Liechtenstein will sich verzehnfachen und erhebt Gebietsansprüche gegen Tschechien

Liechtenstein, das sechstkleinste Land der Welt, will derzeit mehr als das Zehnfache der derzeitigen Größe des Fürstentums mit einer Fläche von nur 160 Quadratkilometern zurückerobern.

Liechtenstein will sich verzehnfachen und erhebt Gebietsansprüche gegen Tschechien

Das Fürstentum Liechtenstein hat rechtliche Schritte für die Rückgabe eines Teils des tschechischen Territoriums angekündigt, das am Ende des Zweiten Weltkriegs von der ehemaligen Herrscherfamilie des Kleinststaates beschlagnahmt wurde.

Anfang dieser Woche reichte Liechtenstein beim Europäischen Gerichtshof für Menschenrechte (EMRK) eine förmliche Beschwerde ein, in der es um die „Missachtung“ seiner Souveränität durch Prag wegen der Rückgabe von fast einer halben Million Morgen Land ging.

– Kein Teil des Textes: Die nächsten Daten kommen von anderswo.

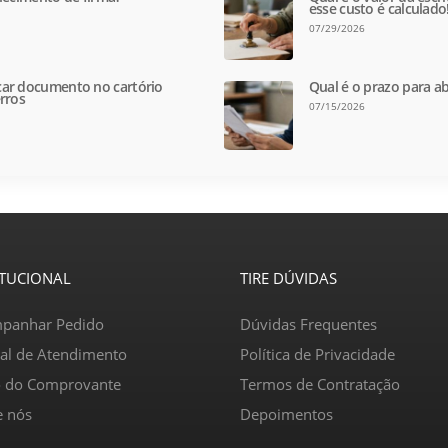
esse custo é calculado
07/29/2026
ar documento no cartório
Qual é o prazo para ab
rros
07/15/2026
ITUCIONAL
TIRE DÚVIDAS
panhar Pedido
Dúvidas Frequentes
ral de Atendimento
Política de Privacidade
o do Comprovante
Termos de Contratação
e nós
Depoimentos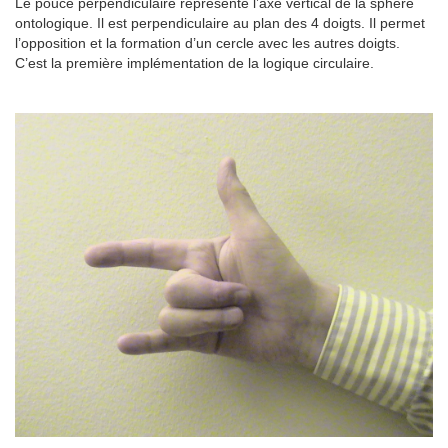
Le pouce perpendiculaire représente l’axe vertical de la sphère
ontologique. Il est perpendiculaire au plan des 4 doigts. Il permet
l’opposition et la formation d’un cercle avec les autres doigts.
C’est la première implémentation de la logique circulaire.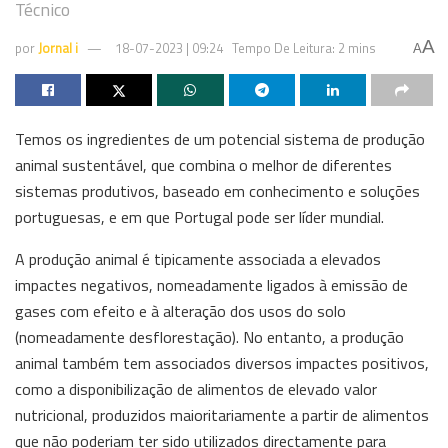
Técnico
A
por
Jornal i
18-07-2023 | 09:24
Tempo De Leitura: 2 mins
A
Temos os ingredientes de um potencial sistema de produção
animal sustentável, que combina o melhor de diferentes
sistemas produtivos, baseado em conhecimento e soluções
portuguesas, e em que Portugal pode ser líder mundial.
A produção animal é tipicamente associada a elevados
impactes negativos, nomeadamente ligados à emissão de
gases com efeito e à alteração dos usos do solo
(nomeadamente desflorestação). No entanto, a produção
animal também tem associados diversos impactes positivos,
como a disponibilização de alimentos de elevado valor
nutricional, produzidos maioritariamente a partir de alimentos
que não poderiam ter sido utilizados directamente para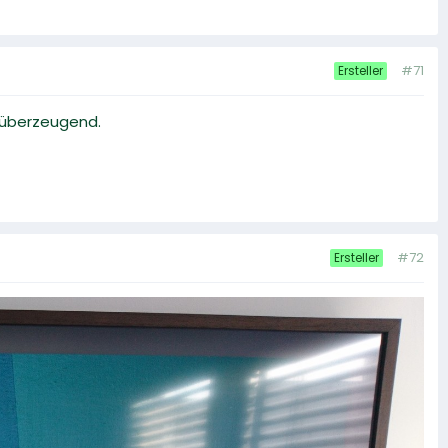
#71
Ersteller
r überzeugend.
#72
Ersteller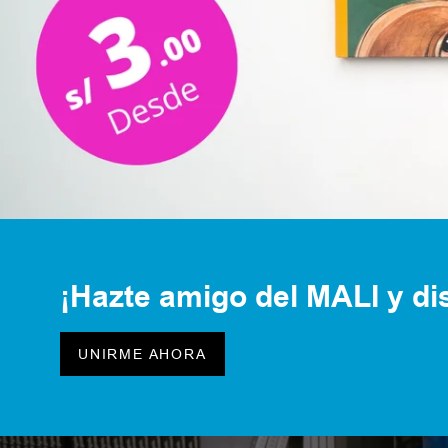
¡Hazte amigo del MALI y dis
UNIRME AHORA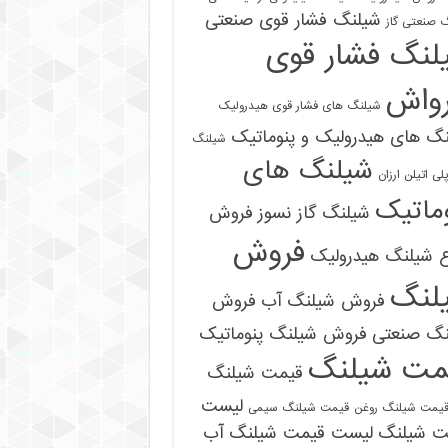
شیلنگ فشار قوی صنعتی
 صنعتی گاز
لنگ فشار قوی
رواش
شیلنگ های فشار قوی هیدرولیک
گ های هیدرولیک و پنوماتیک
شیلنگ
شیلنگ های
ی اتیلن ارزان
ماتیک
شیلنگ گاز نسوز
فروش
فروش
ع شیلنگ هیدرولیک
لنگ
فروش شیلنگ آب
فروش
09121161360
نگ صنعتی
فروش شیلنگ پنوماتیک
مت شیلنگ
قیمت شیلنگ
لیست
یمت شیلنگ روغن
قیمت شیلنگ سیمی
ت شیلنگ
لیست قیمت شیلنگ آب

Die Klage ist eigentlich Liechtensteins Berufung gegen eine Entscheidung des tschechischen Verfassungsgerichts im Februar, als es gegen den Fürstenstaat entschied, das Eigentum an dem Gebiet zu bestreiten, das früher dem Haus Liechtenstein gehörte.

Das vom Fürstentum beanspruchte Land umfasst einige der größten Burgen und Paläste Mitteleuropas, die auf der Liste des UNESCO-Weltkulturerbes stehen, wie das neugotische Schloss Lednice.

In einem Interview mit der Financial Times (FT) bezeichnete die liechtensteinische Außenministerin Katrin Eggenberger die «illegale Anwendung tschechoslowakischer Dekrete und ihre Folgen» als «ungelöstes Problem» für ihr Land.

„Eine entschädigungslose Enteignung ist nicht akzeptabel. [Der Fall] beinhaltet grundlegende Fragen der Souveränität. Wir tun dies nicht nur, weil das Fürstenhaus beteiligt ist. Es ist für alle unsere 39.000 Bürger […] Je kleiner das Land, desto wichtiger ist es, für Ihre Rechte einzutreten “, betonte sie.

Der stellvertretende tschechische Außenminister Martin Smolek wiederum wurde von der FT mit den Worten zitiert, dass die EMRK den Fall nicht behandeln sollte, da das Gericht keine Fragen aus der Zeit vor der Schaffung der Europäischen Menschenrechtskonvention berücksichtigt.

«Wir denken auch, dass es eine seltsame Verwendung des Vertrags ist, ihn in einem Fall zu verwenden, in dem es eine sehr begrenzte Gruppe von Menschen gibt — ehrlich gesagt eine Person — deren Rechte angeblich verletzt wurden», fügte der Außenminister hinzu.

Sowohl Smolek als auch Eggenberger äußerten die Hoffnung, dass der Fall die bilateralen Beziehungen nicht beeinträchtigen würde, da die beiden 2009 offiziell diplomatische Beziehungen aufgenommen hatten.